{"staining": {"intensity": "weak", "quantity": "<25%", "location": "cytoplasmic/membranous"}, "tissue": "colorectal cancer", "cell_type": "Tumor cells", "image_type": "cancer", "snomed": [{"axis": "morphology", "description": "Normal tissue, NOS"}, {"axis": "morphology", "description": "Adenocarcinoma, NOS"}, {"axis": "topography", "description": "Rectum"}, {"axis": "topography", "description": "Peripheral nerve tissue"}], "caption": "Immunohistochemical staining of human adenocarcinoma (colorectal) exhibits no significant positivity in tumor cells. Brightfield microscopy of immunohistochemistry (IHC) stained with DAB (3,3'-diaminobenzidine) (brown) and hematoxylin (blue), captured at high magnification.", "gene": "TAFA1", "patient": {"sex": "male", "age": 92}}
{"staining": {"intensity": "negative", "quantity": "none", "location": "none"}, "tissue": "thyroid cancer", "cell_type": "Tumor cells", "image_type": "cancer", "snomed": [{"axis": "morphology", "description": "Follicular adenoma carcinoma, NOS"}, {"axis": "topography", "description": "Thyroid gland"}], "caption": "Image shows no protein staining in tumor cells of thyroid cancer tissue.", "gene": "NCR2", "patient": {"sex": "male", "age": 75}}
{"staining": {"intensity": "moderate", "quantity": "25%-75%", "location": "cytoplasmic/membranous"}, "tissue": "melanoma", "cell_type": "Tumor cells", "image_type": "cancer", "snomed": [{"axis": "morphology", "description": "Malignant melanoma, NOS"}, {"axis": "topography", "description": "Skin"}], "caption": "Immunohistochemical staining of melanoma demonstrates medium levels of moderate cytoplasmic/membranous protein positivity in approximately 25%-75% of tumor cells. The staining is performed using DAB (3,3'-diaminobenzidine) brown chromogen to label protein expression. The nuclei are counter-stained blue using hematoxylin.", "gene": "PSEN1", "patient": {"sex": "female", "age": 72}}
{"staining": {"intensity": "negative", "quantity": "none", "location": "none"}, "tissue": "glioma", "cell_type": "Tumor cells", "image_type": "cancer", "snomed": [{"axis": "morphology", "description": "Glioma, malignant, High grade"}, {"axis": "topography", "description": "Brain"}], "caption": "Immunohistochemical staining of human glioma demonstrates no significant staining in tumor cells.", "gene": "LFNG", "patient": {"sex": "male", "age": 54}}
▬▬▬
Each line in the material above should be repeated exactly.

* _Solved problem_:
{"staining": {"intensity": "weak", "quantity": "<25%", "location": "cytoplasmic/membranous"}, "tissue": "colorectal cancer", "cell_type": "Tumor cells", "image_type": "cancer", "snomed": [{"axis": "morphology", "description": "Normal tissue, NOS"}, {"axis": "morphology", "description": "Adenocarcinoma, NOS"}, {"axis": "topography", "description": "Rectum"}, {"axis": "topography", "description": "Peripheral nerve tissue"}], "caption": "Immunohistochemical staining of human adenocarcinoma (colorectal) exhibits no significant positivity in tumor cells. Brightfield microscopy of immunohistochemistry (IHC) stained with DAB (3,3'-diaminobenzidine) (brown) and hematoxylin (blue), captured at high magnification.", "gene": "TAFA1", "patient": {"sex": "male", "age": 92}}
{"staining": {"intensity": "negative", "quantity": "none", "location": "none"}, "tissue": "thyroid cancer", "cell_type": "Tumor cells", "image_type": "cancer", "snomed": [{"axis": "morphology", "description": "Follicular adenoma carcinoma, NOS"}, {"axis": "topography", "description": "Thyroid gland"}], "caption": "Image shows no protein staining in tumor cells of thyroid cancer tissue.", "gene": "NCR2", "patient": {"sex": "male", "age": 75}}
{"staining": {"intensity": "moderate", "quantity": "25%-75%", "location": "cytoplasmic/membranous"}, "tissue": "melanoma", "cell_type": "Tumor cells", "image_type": "cancer", "snomed": [{"axis": "morphology", "description": "Malignant melanoma, NOS"}, {"axis": "topography", "description": "Skin"}], "caption": "Immunohistochemical staining of melanoma demonstrates medium levels of moderate cytoplasmic/membranous protein positivity in approximately 25%-75% of tumor cells. The staining is performed using DAB (3,3'-diaminobenzidine) brown chromogen to label protein expression. The nuclei are counter-stained blue using hematoxylin.", "gene": "PSEN1", "patient": {"sex": "female", "age": 72}}
{"staining": {"intensity": "negative", "quantity": "none", "location": "none"}, "tissue": "glioma", "cell_type": "Tumor cells", "image_type": "cancer", "snomed": [{"axis": "morphology", "description": "Glioma, malignant, High grade"}, {"axis": "topography", "description": "Brain"}], "caption": "Immunohistochemical staining of human glioma demonstrates no significant staining in tumor cells.", "gene": "LFNG", "patient": {"sex": "male", "age": 54}}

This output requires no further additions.